Arthritis Australia has welcomed Minister for Health Greg Hunt’s announcement of $4 million in funding towards the implementation of the National Strategic Action Plan for Arthritis.
Led by Arthritis Australia, in partnership with key consumer and medical groups, the Action Plan outlines key priorities for preventing arthritis, investing in research and improving treatment and support for people living with the condition.
“Arthritis is a condition that can affect four million Australians,” Mr Hunt said. “It can range from inconvenient and painful to agonising and utterly debilitating. In my own family we’ve seen it, but with four million Australians, virtually every family has seen or witnessed the effects of arthritis.
“Arthritis Australia has done a great job. They helped see and drive this plan into being. As part of that, we’re backing our National Strategic Action Plan for Arthritis with $4 million.”

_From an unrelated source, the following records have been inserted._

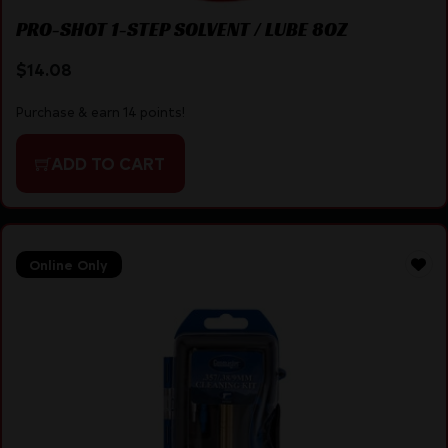
PRO-SHOT 1-STEP SOLVENT / LUBE 8OZ
$
14.08
Purchase & earn 14 points!
ADD TO CART
Online Only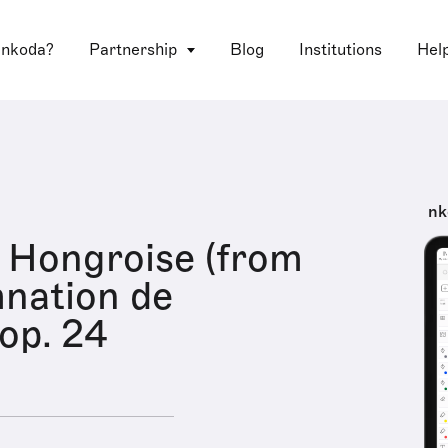
 nkoda?
Partnership
Blog
Institutions
Hel
nk
 Hongroise (from
nation de
 op. 24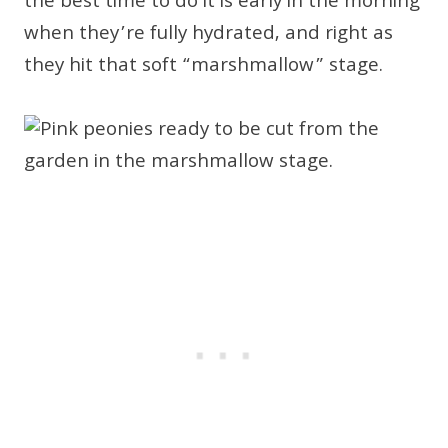
the best time to do it is early in the morning
when they’re fully hydrated, and right as
they hit that soft “marshmallow” stage.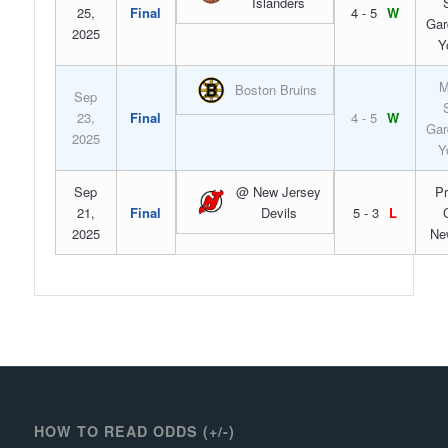
Islanders
25,
Final
4 - 5
W
Gar
2025
Y
M
Boston Bruins
Sep
23,
Final
4 - 5
W
Gar
2025
Y
Sep
@ New Jersey
Pr
21,
Final
Devils
5 - 3
L
2025
Ne
HOW TO READ ODDS (+/-)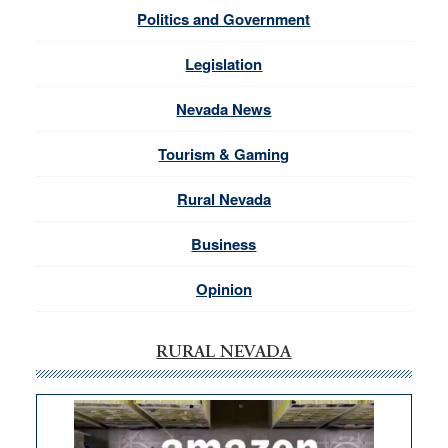
Politics and Government
Legislation
Nevada News
Tourism & Gaming
Rural Nevada
Business
Opinion
RURAL NEVADA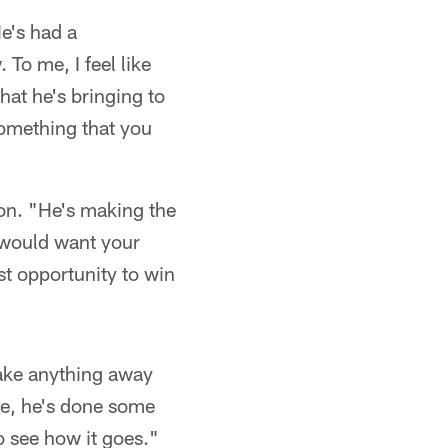
e's had a
To me, I feel like
hat he's bringing to
 something that you
son. "He's making the
u would want your
st opportunity to win
take anything away
ime, he's done some
o see how it goes."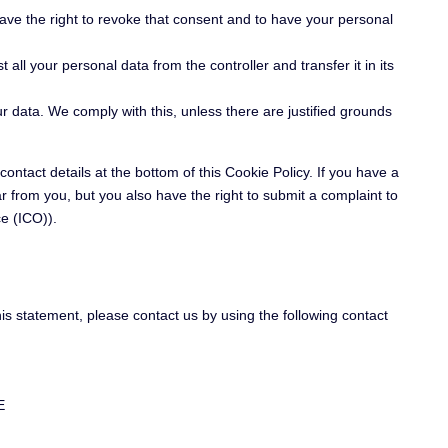
have the right to revoke that consent and to have your personal
 all your personal data from the controller and transfer it in its
ur data. We comply with this, unless there are justified grounds
contact details at the bottom of this Cookie Policy. If you have a
 from you, but you also have the right to submit a complaint to
ce (ICO)).
s statement, please contact us by using the following contact
E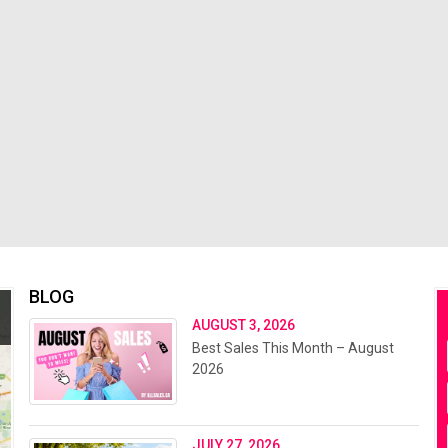
BLOG
AUGUST 3, 2026
Best Sales This Month – August
2026
JULY 27, 2026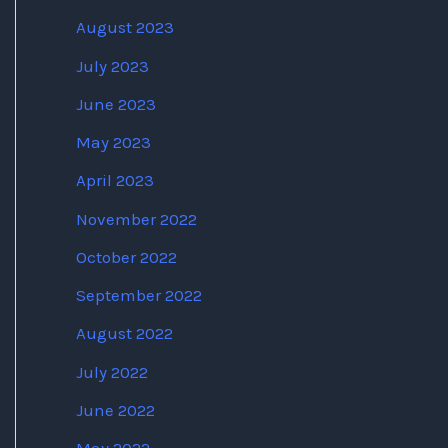
August 2023
July 2023
June 2023
May 2023
April 2023
November 2022
October 2022
September 2022
August 2022
July 2022
June 2022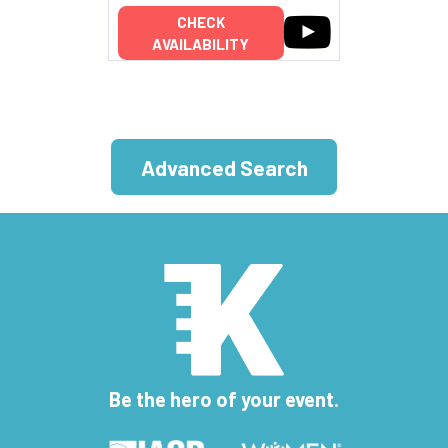
CHECK
AVAILABILITY
Advanced Search
Be the hero of your event.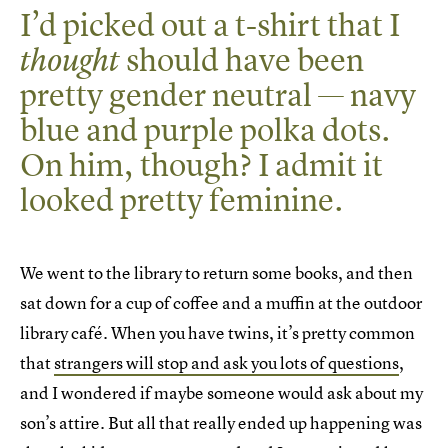
I’d picked out a t-shirt that I
should have been
thought
pretty gender neutral — navy
blue and purple polka dots.
On him, though? I admit it
looked pretty feminine.
We went to the library to return some books, and then
sat down for a cup of coffee and a muffin at the outdoor
library café. When you have twins, it’s pretty common
that
strangers will stop and ask you lots of questions
,
and I wondered if maybe someone would ask about my
son’s attire. But all that really ended up happening was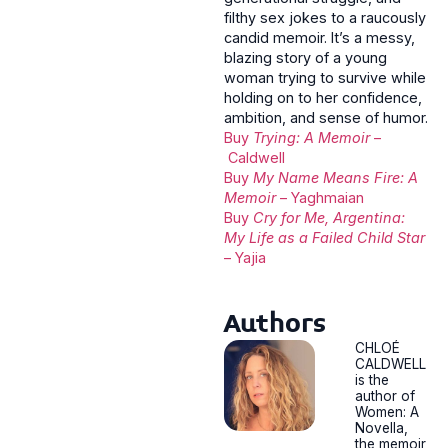
filthy sex jokes to a raucously
candid memoir. It’s a messy,
blazing story of a young
woman trying to survive while
holding on to her confidence,
ambition, and sense of humor.
Buy
Trying: A Memoir
–
Caldwell
Buy
My Name Means Fire: A
Memoir
– Yaghmaian
Buy
Cry for Me, Argentina:
My Life as a Failed Child Star
– Yajia
Authors
CHLOÉ
CALDWELL
is the
author of
Women: A
Novella,
the memoir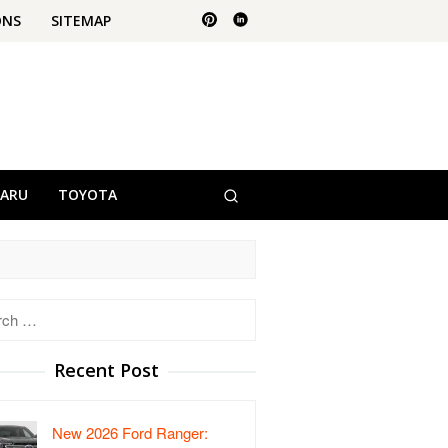
ONS
SITEMAP
BARU
TOYOTA
h
Recent Post
New 2026 Ford Ranger: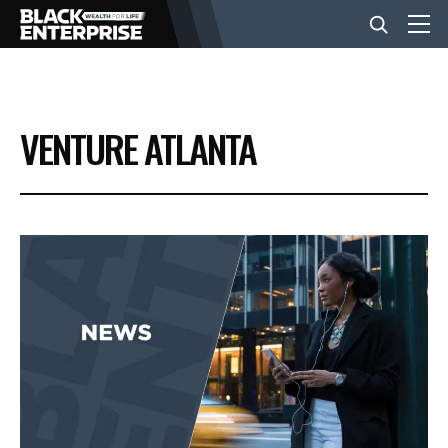
BUSINESS
VENTURE ATLANTA
NEWS
LIFESTYLE
EVENTS
VIDEOS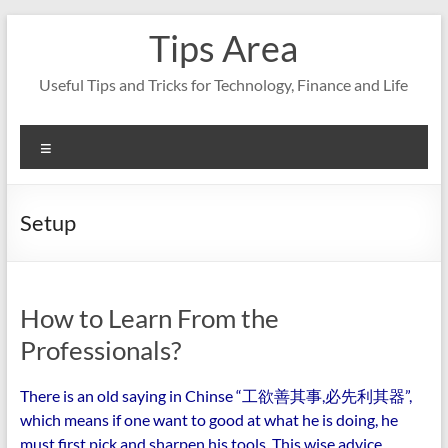
Skip
Tips Area
to
content
Useful Tips and Tricks for Technology, Finance and Life
Menu
Setup
How to Learn From the
Professionals?
There is an old saying in Chinse “工欲善其事,必先利其器”,
which means if one want to good at what he is doing, he
must first pick and sharpen his tools. This wise advice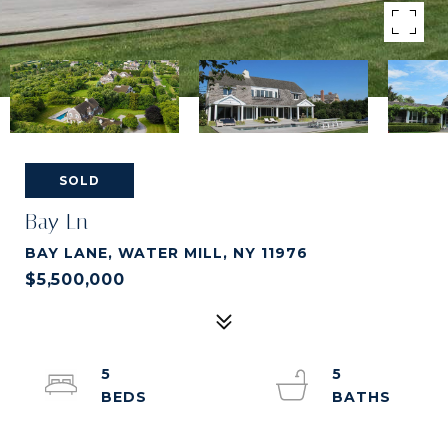
SOLD
Bay Ln
BAY LANE, WATER MILL, NY 11976
$5,500,000
5
5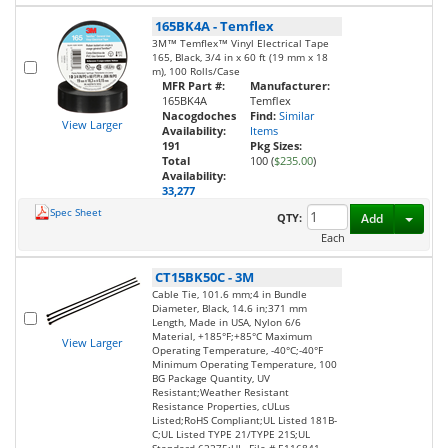
165BK4A
-
Temflex
3M™ Temflex™ Vinyl Electrical Tape
165, Black, 3/4 in x 60 ft (19 mm x 18
m), 100 Rolls/Case
MFR Part #:
Manufacturer:
165BK4A
Temflex
Nacogdoches
Find:
Similar
View Larger
Availability:
Items
191
Pkg Sizes:
Total
100 (
$235.00
)
Availability:
33,277
Spec Sheet
Toggl
QTY:
Add
Each
CT15BK50C
-
3M
Cable Tie, 101.6 mm;4 in Bundle
Diameter, Black, 14.6 in;371 mm
Length, Made in USA, Nylon 6/6
Material, +185°F;+85°C Maximum
View Larger
Operating Temperature, -40°C;-40°F
Minimum Operating Temperature, 100
BG Package Quantity, UV
Resistant;Weather Resistant
Resistance Properties, cULus
Listed;RoHS Compliant;UL Listed 181B-
C;UL Listed TYPE 21/TYPE 21S;UL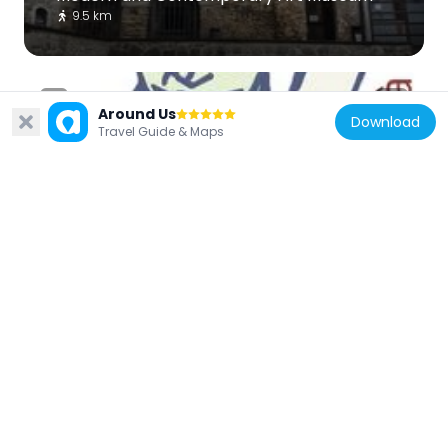
9.5 km
Around Us
Download
Travel Guide & Maps
Italy
Museo della civiltà contadina Valle
dell'Aniene
8.9 km
Italy
Santa Maria del Piano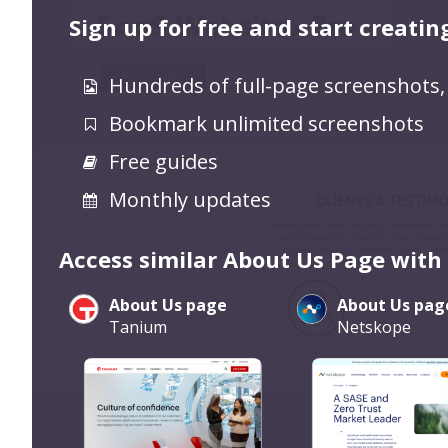
Sign up for free and start creatin
Hundreds of full-page screenshots,
Bookmark unlimited screenshots
Free guides
Monthly updates
Access similar About Us Page with
About Us page
About Us pag
Tanium
Netskope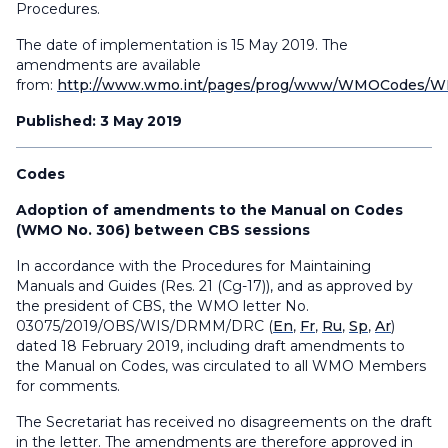
Procedures.
The date of implementation is 15 May 2019. The
amendments are available
from:
http://www.wmo.int/pages/prog/www/WMOCodes/WM
Published: 3 May 2019
Codes
Adoption of amendments to the Manual on Codes
(WMO No. 306) between CBS sessions
In accordance with the Procedures for Maintaining
Manuals and Guides (Res. 21 (Cg-17)), and as approved by
the president of CBS, the WMO letter No.
03075/2019/OBS/WIS/DRMM/DRC (
En
,
Fr
,
Ru
,
Sp
,
Ar
)
dated 18 February 2019, including draft amendments to
the Manual on Codes, was circulated to all WMO Members
for comments.
The Secretariat has received no disagreements on the draft
in the letter. The amendments are therefore approved in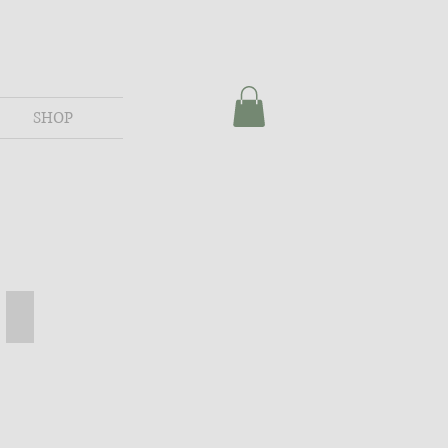
SHOP
assic Grey
Mickey Spool Table - American
Mickey
Spool
Table
-
American
Stain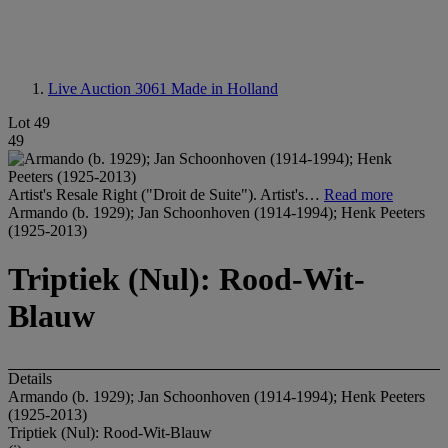
Live Auction 3061
Made in Holland
Lot 49
49
Artist's Resale Right ("Droit de Suite"). Artist's…
Read more
Armando (b. 1929); Jan Schoonhoven (1914-1994); Henk Peeters
(1925-2013)
Triptiek (Nul): Rood-Wit-
Blauw
Details
Armando (b. 1929); Jan Schoonhoven (1914-1994); Henk Peeters
(1925-2013)
Triptiek (Nul): Rood-Wit-Blauw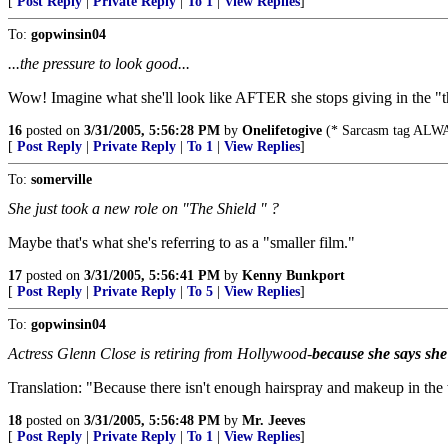
[
Post Reply
|
Private Reply
|
To 1
|
View Replies
]
To:
gopwinsin04
...the pressure to look good...
Wow! Imagine what she'll look like AFTER she stops giving in the "th
16
posted on
3/31/2005, 5:56:28 PM
by
Onelifetogive
(* Sarcasm tag ALWA
[
Post Reply
|
Private Reply
|
To 1
|
View Replies
]
To:
somerville
She just took a new role on "The Shield " ?
Maybe that's what she's referring to as a "smaller film."
17
posted on
3/31/2005, 5:56:41 PM
by
Kenny Bunkport
[
Post Reply
|
Private Reply
|
To 5
|
View Replies
]
To:
gopwinsin04
Actress Glenn Close is retiring from Hollywood-
because she says she 
Translation: "Because there isn't enough hairspray and makeup in the wo
18
posted on
3/31/2005, 5:56:48 PM
by
Mr. Jeeves
[
Post Reply
|
Private Reply
|
To 1
|
View Replies
]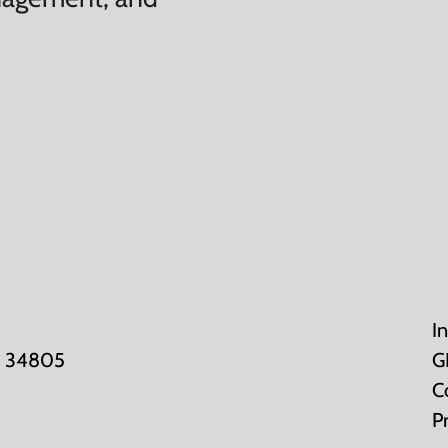
I
K: 34805
G
C
P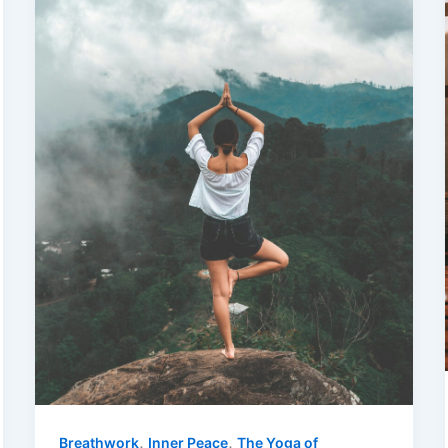
,
,
Breathwork
Inner Peace
The Yoga of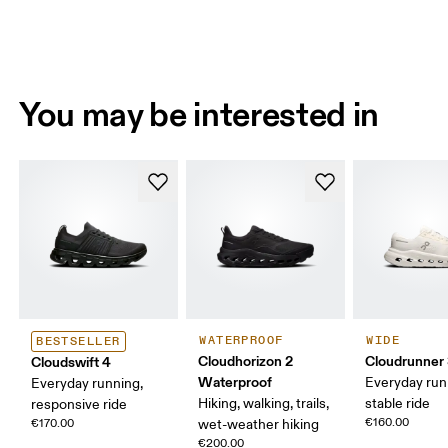
You may be interested in
WATERPROOF
WIDE
BESTSELLER
Cloudhorizon 2
Cloudrunner
Cloudswift 4
Waterproof
Everyday run
Everyday running,
Hiking, walking, trails,
stable ride
responsive ride
€160.00
€170.00
wet-weather hiking
€200.00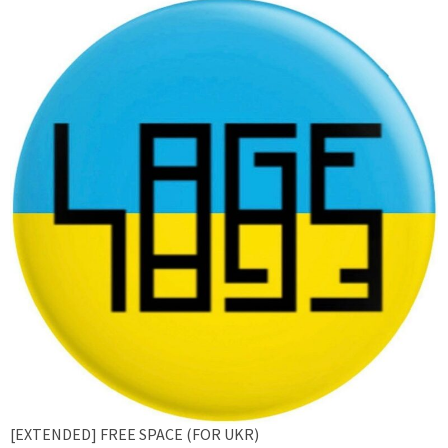
[EXTENDED] FREE SPACE (FOR UKR)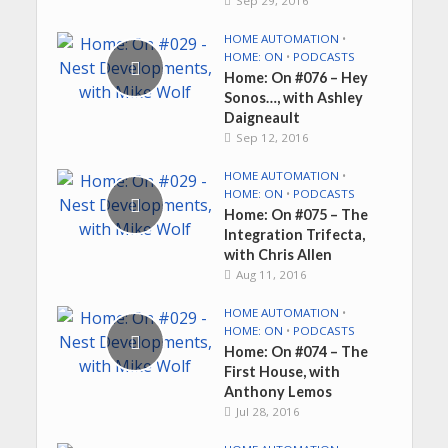
Sep 29, 2016
HOME AUTOMATION
•
HOME: ON
•
PODCASTS
Home: On #076 – Hey
Sonos…, with Ashley
Daigneault
Sep 12, 2016
HOME AUTOMATION
•
HOME: ON
•
PODCASTS
Home: On #075 – The
Integration Trifecta,
with Chris Allen
Aug 11, 2016
HOME AUTOMATION
•
HOME: ON
•
PODCASTS
Home: On #074 – The
First House, with
Anthony Lemos
Jul 28, 2016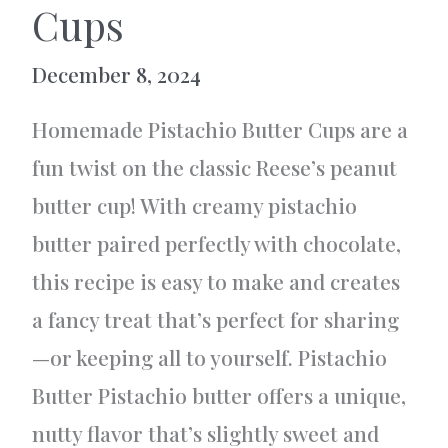
Cups
December 8, 2024
Homemade Pistachio Butter Cups are a
fun twist on the classic Reese’s peanut
butter cup! With creamy pistachio
butter paired perfectly with chocolate,
this recipe is easy to make and creates
a fancy treat that’s perfect for sharing
—or keeping all to yourself. Pistachio
Butter Pistachio butter offers a unique,
nutty flavor that’s slightly sweet and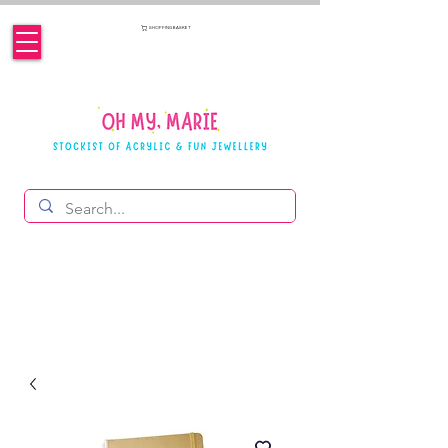
SHOPPING BASKET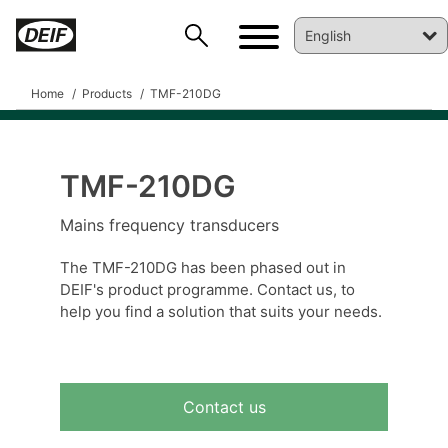
Home
Products
TMF-210DG
TMF-210DG
DEIF PowerAI
Mains frequency transducers
The TMF-210DG has been phased out in
DEIF's product programme. Contact us, to
help you find a solution that suits your needs.
Contact us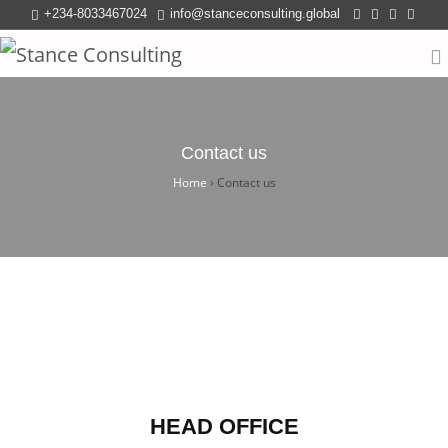
+234-8033467024
info@stanceconsulting.global
Contact us
Home
›
Contact us
HEAD OFFICE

Mr Hunt said half of the amount will be for information and education, of which $1 million will go directly to the work of Arthritis Australia in informing patients and the families about their choices, their options and the range of treatments available. The remaining $2 million will go towards better diagnosis and treatments of patients.
Arthritis Australia CEO Andrew Mills described the move as a step forward in realising the vision of improved quality of life for people living with Arthritis.
“This funding is an important first step towards ensuring people with arthritis get the right treatment, care and support they need to live well with their condition,” he said. “Too many people with arthritis are not coping well because they don’t receive the care and support they need through the health system.
“There’s a lot of work to be done and currently there’s no cure for arthritis. Therefore, we also look forward to further commitments and bipartisan support to implement all the recommendations in the action plan, including improved health services and greater investment in research.
“Arthritis and musculoskeletal conditions account for 12 per cent of the disease burden in Australia, yet they don’t receive the priority they deserve in health policy and programs while funding towards research has declined in real terms by a third over the past five years.”